From Subgroups to Precision Medicine
Recent methodological developments have shifted the focus away from simple subgroup comparisons toward treatment-effect heterogeneity (HTE) modelling.
Subgroup analyses have been a standard component of clinical trial reporting for decades.
Their original objective was to determine whether treatment effects differed across clinically relevant patient populations.
However, traditional subgroup analyses suffer from several well-known limitations:
reduced statistical power,
arbitrary categorization of continuous variables,
multiplicity concerns,
unstable effect estimates.
Recent methodological developments have shifted the focus away from simple subgroup comparisons toward treatment-effect heterogeneity (HTE) modelling.
Rather than asking whether a treatment works differently in predefined subgroups, modern approaches attempt to estimate how treatment benefit varies continuously across patients.
This article illustrates the evolution from classical subgroup analyses toward patient-level treatment-effect modelling using data from a randomized clinical trial.
The Traditional Subgroup Paradigm
Most clinical study reports contain a forest plot similar to the one shown below.
Investigators evaluate treatment effects separately in predefined patient groups such as:
younger versus older patients,
low versus high biomarker values,
disease severity categories,
geographic regions.
The underlying assumption is that these categories may reveal clinically meaningful differences in treatment response.
The Problem with Arbitrary Cutoffs
One of the most common practices in subgroup analyses is dichotomization.
Continuous variables are converted into categories such as:
age < 65 years versus ≥ 65 years,
low versus high biomarker values,
below versus above median.
While this approach simplifies interpretation, it also discards information.
A patient with a bilirubin value of 1.9 and another with 2.1 may be assigned to different subgroups despite being clinically very similar.
At the same time, patients with values of 2 and 20 may be grouped together despite substantial biological differences.
Continuous Effect Modification
Modern statistical approaches increasingly model treatment-effect heterogeneity using continuous variables.
Instead of creating categories, interaction models estimate how treatment effect changes across the entire range of a biomarker or clinical characteristic.
This allows investigators to evaluate gradual changes in treatment benefit rather than abrupt changes imposed by arbitrary cutoffs.
In the current example, bilirubin was modelled as a continuous effect modifier.
Beyond Average Treatment Effects
Most clinical trial publications report a single treatment effect estimate.
Examples include:
hazard ratios,
risk ratios,
odds ratios.
These values represent average treatment effects.
However, average effects may hide substantial variation among individual patients.
Some patients may derive considerable benefit.

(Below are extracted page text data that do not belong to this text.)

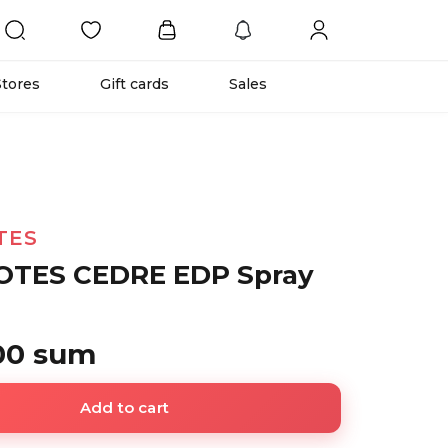
Stores
Gift cards
Sales
TES
OTES CEDRE EDP Spray
00 sum
Add to cart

Others may experience little benefit.
Some may even experience net harm.
This observation has led to growing interest in heterogeneous treatment effect modelling.
Patient-Level Treatment Benefit
Modern treatment-effect models estimate potential benefit for individual patients based on their baseline characteristics.

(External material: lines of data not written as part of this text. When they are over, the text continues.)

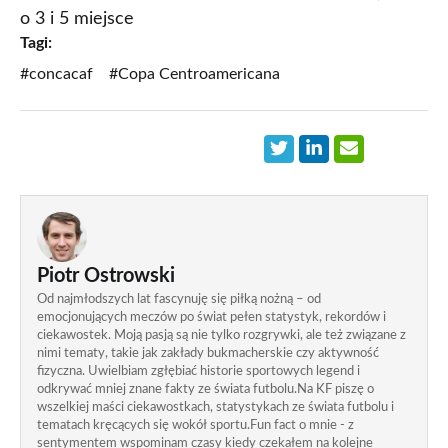
o 3 i 5 miejsce
Tagi:
#concacaf
#Copa Centroamericana
Piotr Ostrowski
Od najmłodszych lat fascynuję się piłką nożną – od
emocjonujących meczów po świat pełen statystyk, rekordów i
ciekawostek. Moją pasją są nie tylko rozgrywki, ale też związane z
nimi tematy, takie jak zakłady bukmacherskie czy aktywność
fizyczna. Uwielbiam zgłębiać historie sportowych legend i
odkrywać mniej znane fakty ze świata futbolu.Na KF piszę o
wszelkiej maści ciekawostkach, statystykach ze świata futbolu i
tematach kręcących się wokół sportu.Fun fact o mnie - z
sentymentem wspominam czasy kiedy czekałem na kolejne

The objective is no longer to identify a single “responsive subgroup.”
Instead, the objective is to characterize the distribution of treatment benefit across the entire population.
Heterogeneous Treatment Effect Modelling
Recent methodological developments have expanded the subgroup analysis toolbox considerably.
Examples include:
interaction models,
spline-based effect-modification models,
Bayesian treatment-effect models,
causal forests,
uplift models,
Bayesian Additive Regression Trees (BART).

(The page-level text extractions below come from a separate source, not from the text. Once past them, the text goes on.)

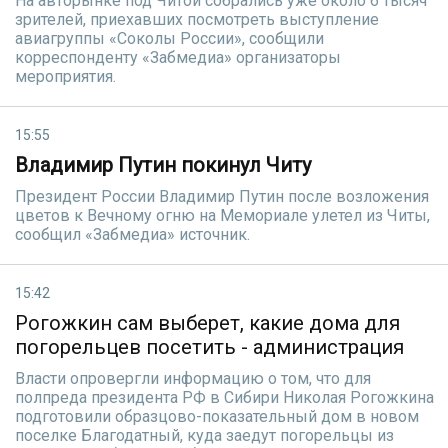
На авторынке под Читой собрались уже около 6 тысяч
зрителей, приехавших посмотреть выступление
авиагруппы «Соколы России», сообщили
корреспонденту «Забмедиа» организаторы
мероприятия.
15:55
Владимир Путин покинул Читу
Президент России Владимир Путин после возложения
цветов к Вечному огню на Мемориале улетел из Читы,
сообщил «Забмедиа» источник.
15:42
Рогожкин сам выберет, какие дома для
погорельцев посетить - администрация
Власти опровергли информацию о том, что для
полпреда президента РФ в Сибири Николая Рогожкина
подготовили образцово-показательный дом в новом
поселке Благодатный, куда заедут погорельцы из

These approaches aim to estimate individualized treatment effects rather than perform repeated subgroup significance testing.
From Subgroups to Precision Medicine
The evolution of subgroup methodology reflects a broader shift within clinical development.
Historically, treatment decisions were based on average effects observed in large populations.
Today, increasing attention is being paid to identifying patients most likely to benefit from a specific intervention.
This transition represents one of the foundations of precision medicine.